## Entries supplied
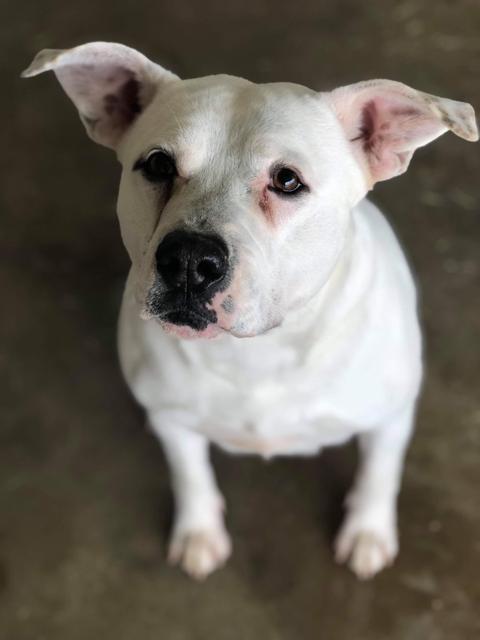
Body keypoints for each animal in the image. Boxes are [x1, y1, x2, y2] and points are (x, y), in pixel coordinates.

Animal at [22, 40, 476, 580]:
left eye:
--
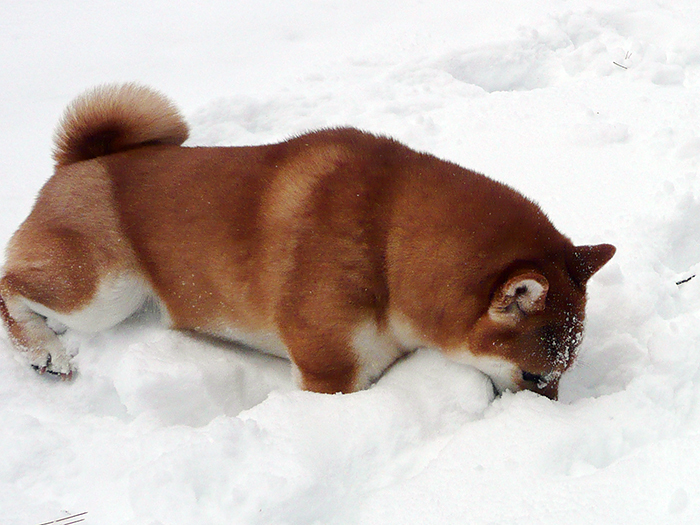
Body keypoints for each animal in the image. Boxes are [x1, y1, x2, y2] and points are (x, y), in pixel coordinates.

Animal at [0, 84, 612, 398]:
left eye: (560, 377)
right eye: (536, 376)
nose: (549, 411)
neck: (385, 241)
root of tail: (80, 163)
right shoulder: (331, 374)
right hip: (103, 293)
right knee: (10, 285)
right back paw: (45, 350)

## Task objective
Only lines with the word "right" go in the answer. Take them all from the entries above.

## Written reply
right eye: (536, 376)
right shoulder: (331, 374)
right hip: (103, 293)
right knee: (10, 285)
right back paw: (45, 350)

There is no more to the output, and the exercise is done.